# Exercise - 9

Load the MNIST dataset (introduced in chapter 3) and split it into a training set and a test set (take the first 60,000 instances for training, and the remaining 10,000 for testing). Train a Random Forest classifier on the dataset and time how long it takes, then evaluate the resulting model on the test set. Next, use PCA to reduce the dataset's dimensionality, with an explained variance ratio of 95%. Train a new Random Forest classifier on the reduced dataset and see how long it takes. Was training much faster? Next evaluate the classifier on the test set: how does it compare to the previous classifier? Try again with an SGDClassifier. How much does PCA help now? 

In [4]:
from numpy import ndarray
from sklearn.datasets import fetch_openml
from sklearn.utils import Bunch
from sklearn.ensemble import RandomForestClassifier
from sklearn.decomposition import PCA
from sklearn.linear_model import SGDClassifier

## Loading Dataset

In [5]:
mnist: Bunch = fetch_openml('mnist_784', as_frame= False, parser= 'auto')
X_train, y_train = mnist['data'][:60000], mnist['target'][:60000]
X_test, y_test = mnist['data'][60000:], mnist['target'][60000:]

## Without PCA

In [6]:
rnd_forest = RandomForestClassifier(random_state= 42)
%time rnd_forest.fit(X_train, y_train)

CPU times: user 54.6 s, sys: 67 ms, total: 54.7 s
Wall time: 54.8 s


In [7]:
rnd_forest.score(X_test, y_test)

0.9705

## With PCA

In [8]:
pca = PCA(n_components= 0.95, random_state= 42)
X_reduced: ndarray = pca.fit_transform(X_train)

In [9]:
X_reduced.shape

(60000, 154)

In [10]:
rnd_forest_pca = RandomForestClassifier(random_state= 42)
%time rnd_forest_pca.fit(X_reduced, y_train)

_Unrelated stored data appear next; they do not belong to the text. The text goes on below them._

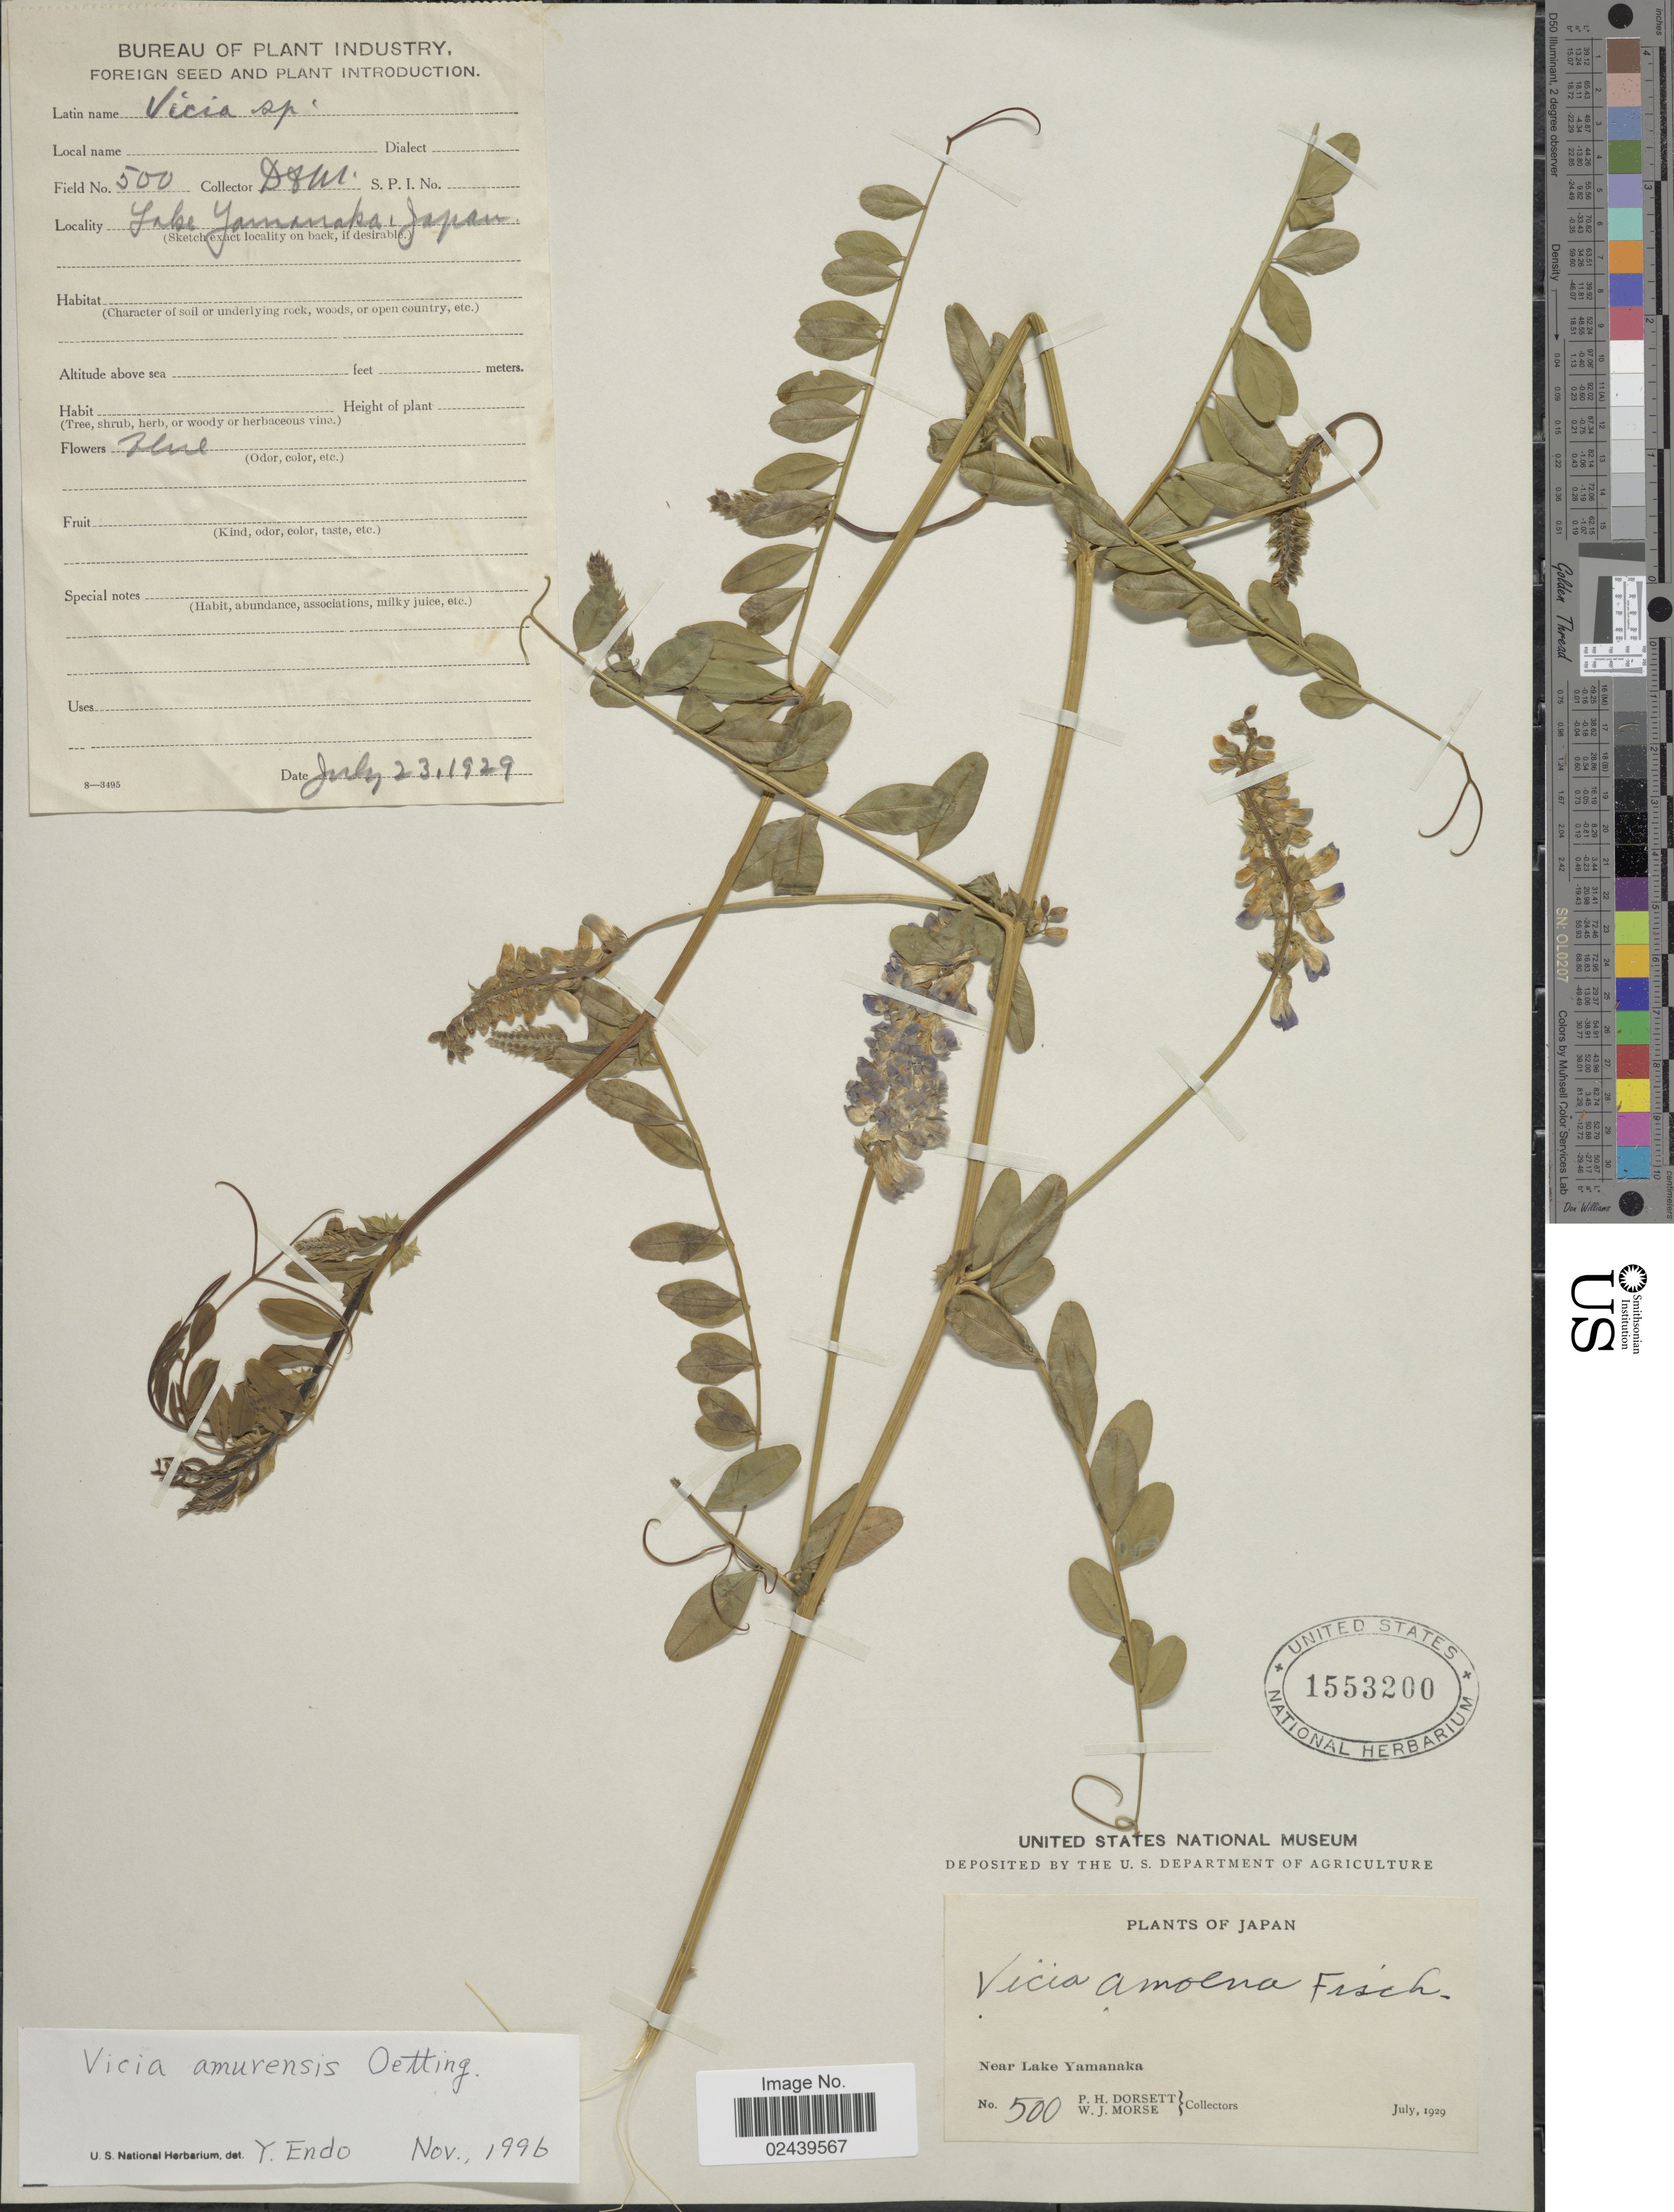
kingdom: Plantae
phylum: Tracheophyta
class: Magnoliopsida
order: Fabales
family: Fabaceae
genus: Vicia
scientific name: Vicia amurensis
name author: Oett.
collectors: P. H. Dorsett & W. J. Morse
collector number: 500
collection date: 1929-07-23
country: Japan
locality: Near lake Yamanaka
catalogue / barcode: US 1553200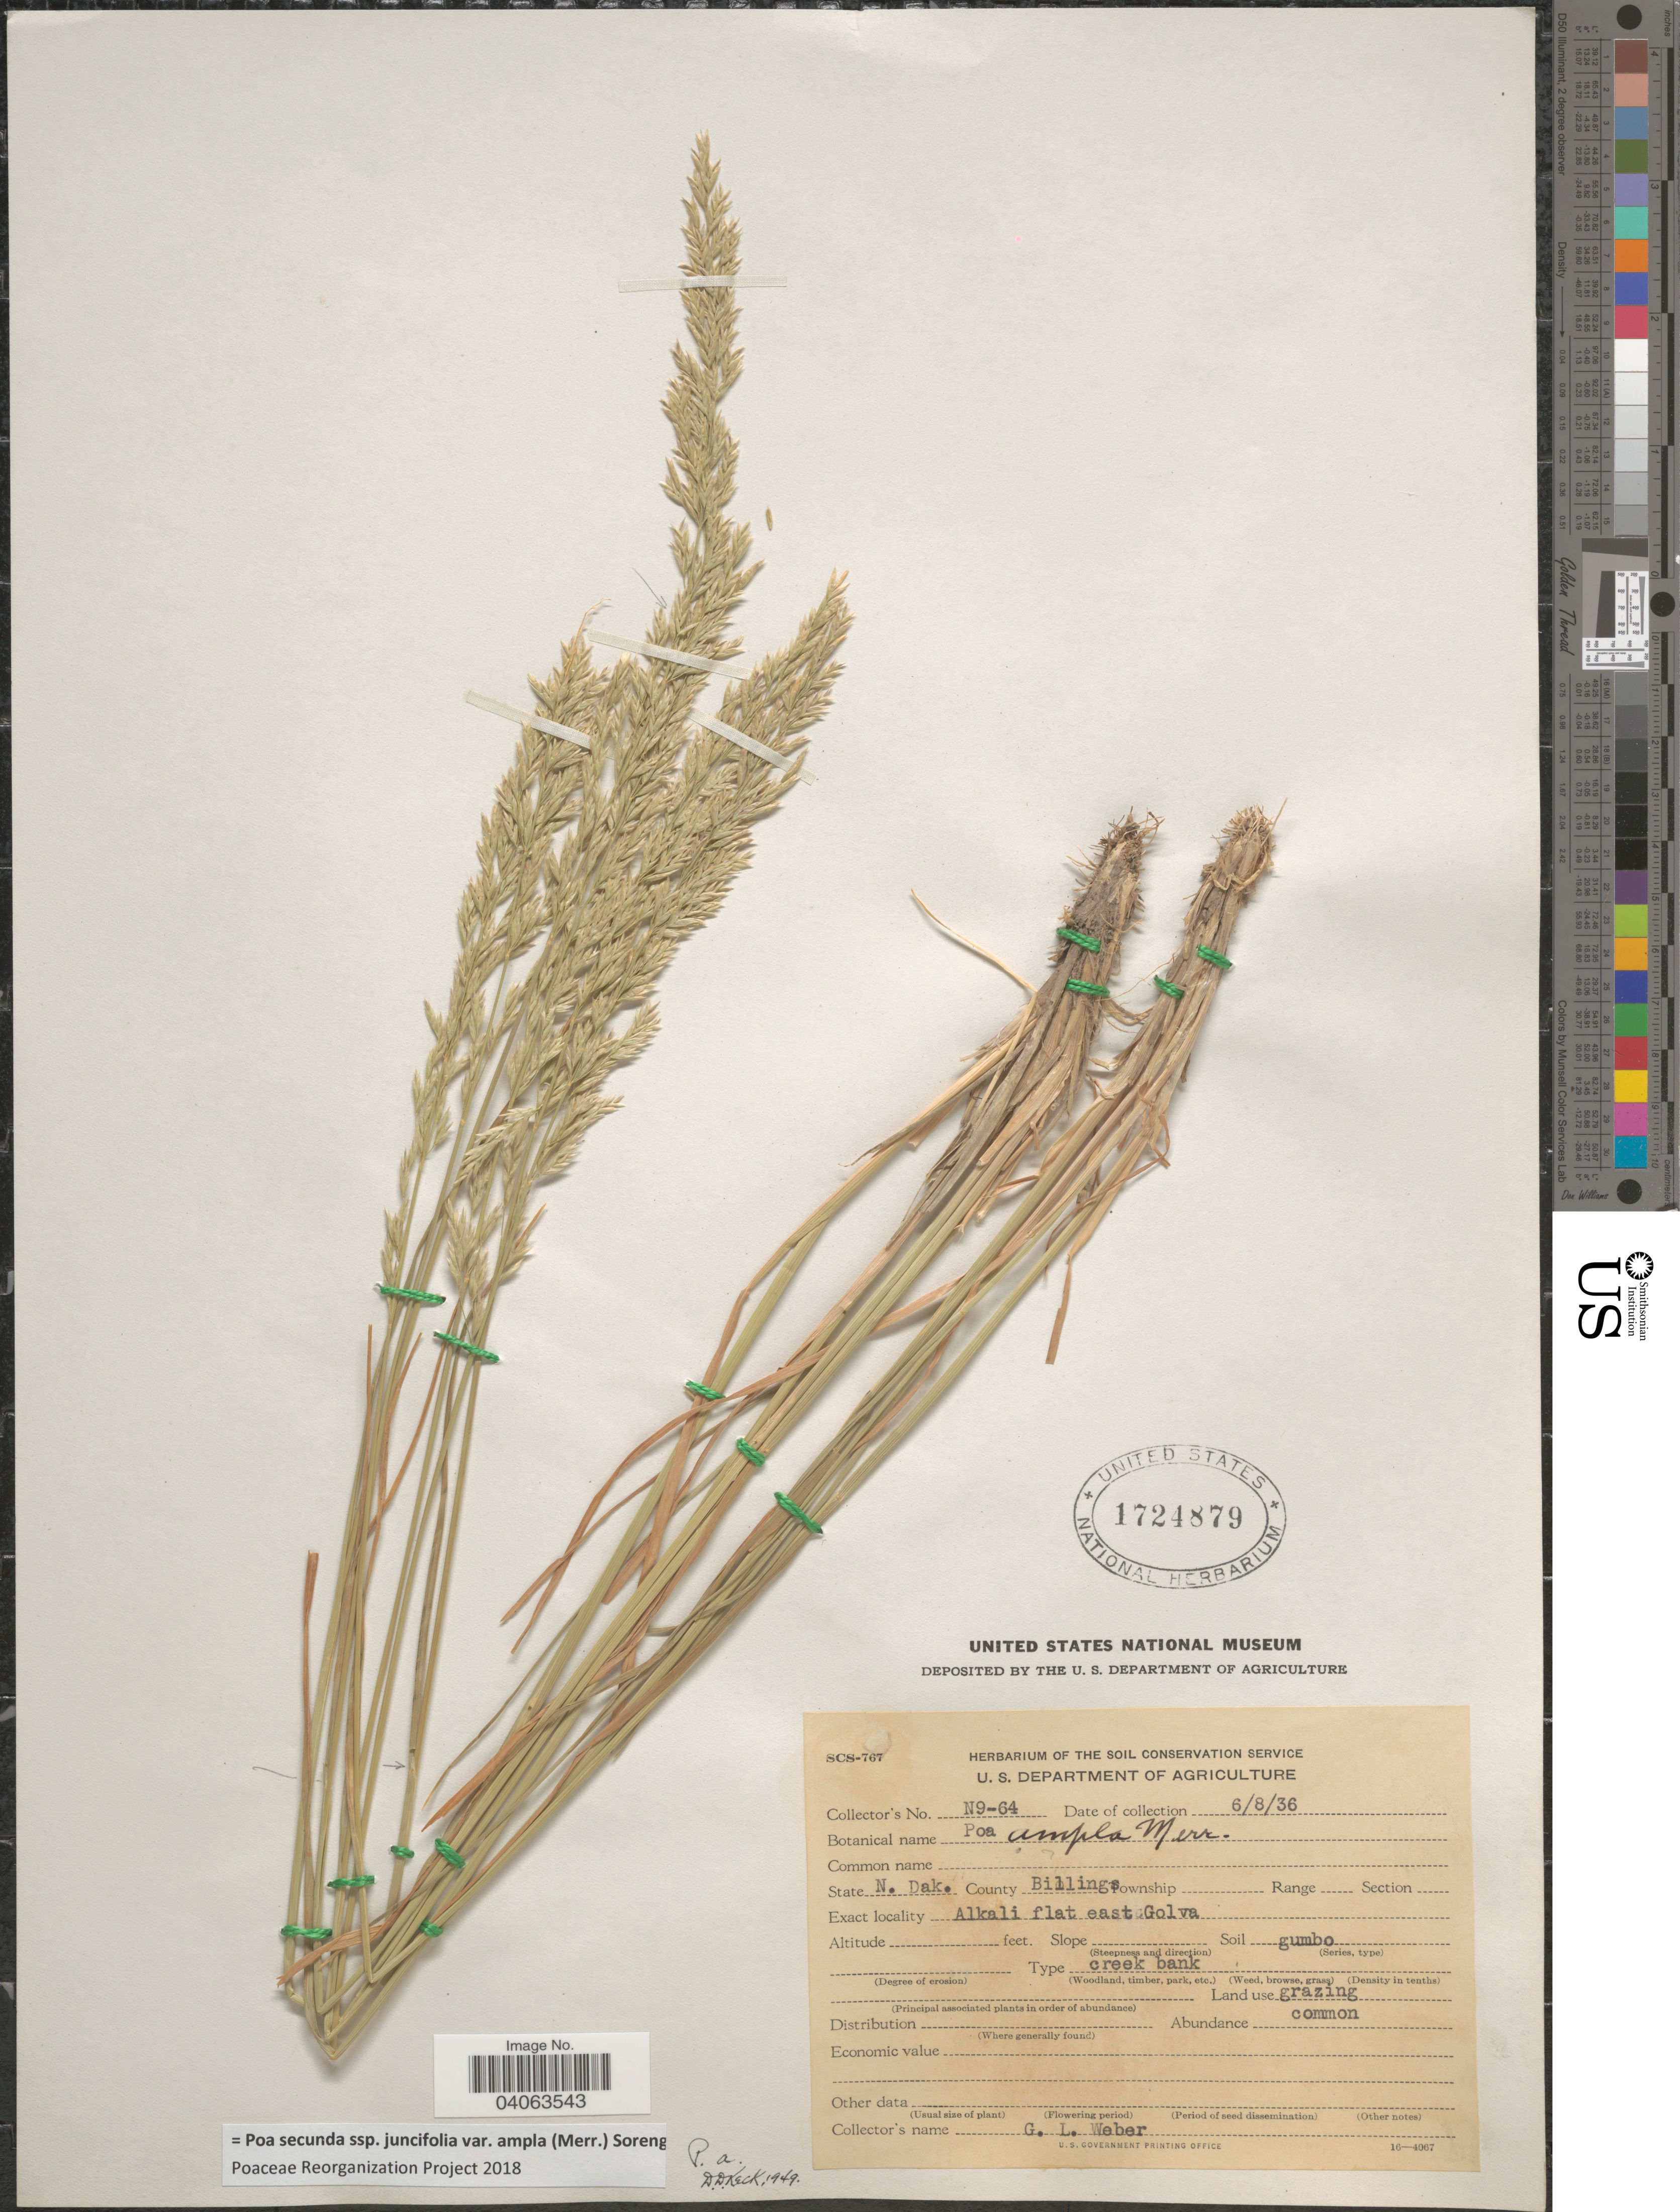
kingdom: Plantae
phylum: Tracheophyta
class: Liliopsida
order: Poales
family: Poaceae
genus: Poa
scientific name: Poa secunda subsp. juncifolia var. ampla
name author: (Merr.) Soreng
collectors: G. Weber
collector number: N9-64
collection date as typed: Transcribed d/m/y: 8/6/36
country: United States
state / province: North Dakota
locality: County Billings. Alkali flat east Golva.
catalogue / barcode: US 1724879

CPU times: user 2min 8s, sys: 15.1 ms, total: 2min 8s
Wall time: 2min 8s


The time taken is almost doubled after dimensionality reduction because dimensionality reduction does not guarantee decrease in training time it depend on dataset and the algorithm we use.

In [11]:
X_reduced_test: ndarray = pca.transform(X_test)
rnd_forest_pca.score(X_reduced_test, y_test)

0.9481

It is common for performance to drop slightly when reducing dimensionality, because we do lose some potentially useful signal in the process. However, the performance drop is rather severe in this case. So PCA really did not help: it slowed down training and reduced performance.

## Let's try SGDClassifier

In [16]:
sgd_clf = SGDClassifier(random_state= 42)
%time sgd_clf.fit(X_train, y_train)

CPU times: user 3min 10s, sys: 118 ms, total: 3min 10s
Wall time: 3min 10s


In [17]:
sgd_clf.score(X_test, y_test)

0.874

In [18]:
sgd_clf_pca = SGDClassifier(random_state= 42)
%time sgd_clf_pca.fit(X_reduced, y_train)

CPU times: user 43.2 s, sys: 185 ms, total: 43.4 s
Wall time: 43.2 s


In [19]:
sgd_clf_pca.score(X_reduced_test, y_test)

0.8959

In case of SGDClassifier PCA not only reduced training time but also improved the performance.